80% of this country live in urban areas and there would be no way to feed these people without factory farming for both meat and produce. Since farming started being mechanized about 150+ years ago the population has increased 700% partly because of the abundance of food from mechanized farming. As a result we have developed a society that is so dependent on this technology that a major portion of the worlds population would probably die if it were shut off.

James Burke called this the “technology trap” when he presented it in the first episode of “connections” tv serious back in the 1978. Here is the episode. https://youtu.be/XetplHcM7aQ

Chris


Yep. We live about three days from barbarism. Only species to put ourselves in this position for the sake of efficiency.
 
This is why I love you. :becky: Not in that way.:tsk::tsk:

Well said.


Yer making me blush :icon_blush:


Well that’s just the way I see it.


I think there is a price to pay for just mindlessly shoving another mammal down yer gullet...
 
lol I don't want to hear any complaints next time I post pics of processing chickens, deer, pigs, rattlesnake, etc.. :laugh:
I like to know my critters were fed well and lived the best life possible. A happy critter is a tasty critter. :grin:
 
Thanks for the thoughtful replies. Gonna read more about the "technology trap." Also been looking forward to learning to kill and butcher my own food.

For the rest of you, there's an excerpt from one of our greatest American forefathers, Benjamin Franklin, that I think is relevant here. In it, he describes how difficult it can be - despite having previously taken up vegetarianism - to turn down a good fish fry.

I believe I have omitted mentioning that, in my first voyage from Boston, being becalm'd off Block Island, our people set about catching cod, and hauled up a great many. Hitherto I had stuck to my resolution of not eating animal food, and on this occasion I consider'd, with my master Tryon, the taking every fish as a kind of unprovoked murder, since none of them had, or ever could do us any injury that might justify the slaughter. All this seemed very reasonable. But I had formerly been a great lover of fish, and, when this came hot out of the frying-pan, it smelt admirably well. I balanc'd some time between principle and inclination, till I recollected that, when the fish were opened, I saw smaller fish taken out of their stomachs; then thought I, "If you eat one another, I don't see why we mayn't eat you." So I din'd upon cod very heartily, and continued to eat with other people, returning only now and then occasionally to a vegetable diet. So convenient a thing is it to be a reasonable creature, since it enables one to find or make a reason for everything one has a mind to do.

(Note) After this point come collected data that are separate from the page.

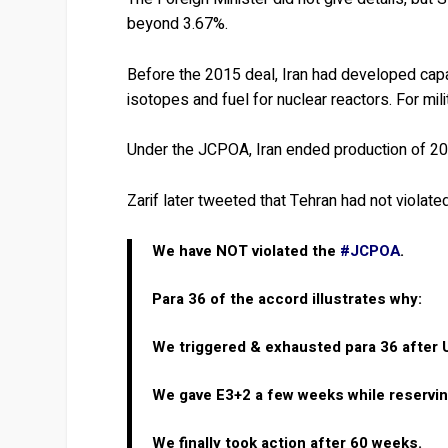
beyond 3.67%.
Before the 2015 deal, Iran had developed capa
isotopes and fuel for nuclear reactors. For mil
Under the JCPOA, Iran ended production of 20
Zarif later tweeted that Tehran had not violat
We have NOT violated the
#JCPOA
.
Para 36 of the accord illustrates why:
We triggered & exhausted para 36 after 
We gave E3+2 a few weeks while reserving
We finally took action after 60 weeks.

I guess what I'm getting at is that given what I know to be true about the negative effects of factory farmed meat, I'm looking for better reasons than a fat, full belly and dogpiss cider to continue enjoying the delicious bounties of modern human civilization.
 
How do you justify your support of the factory farming industry?

Because it tastes good on the pit! :nod:

I understand the ideas about big farming operation and ethics. I have watched documentaries, and have even almost thought about trying to convince myself to possibly go with a lighter on the meat product, heavy on the vegetable and grain product diet. :noidea: However...those farmers are feeding their families, providing America with food, doing the best they know how AND there aren't enough benefits for meat production companies to change their practices so they accommodate the animals feelings. I am not going to worry about local farmers raising their pigs or turkeys in a barn, where they don't free range. I know those farmers, and they are some of the best people I know. So the shortest long answer I can give you is:

If it tastes good, and you aren't murdering or harming a person to eat it, it is ethical to eat!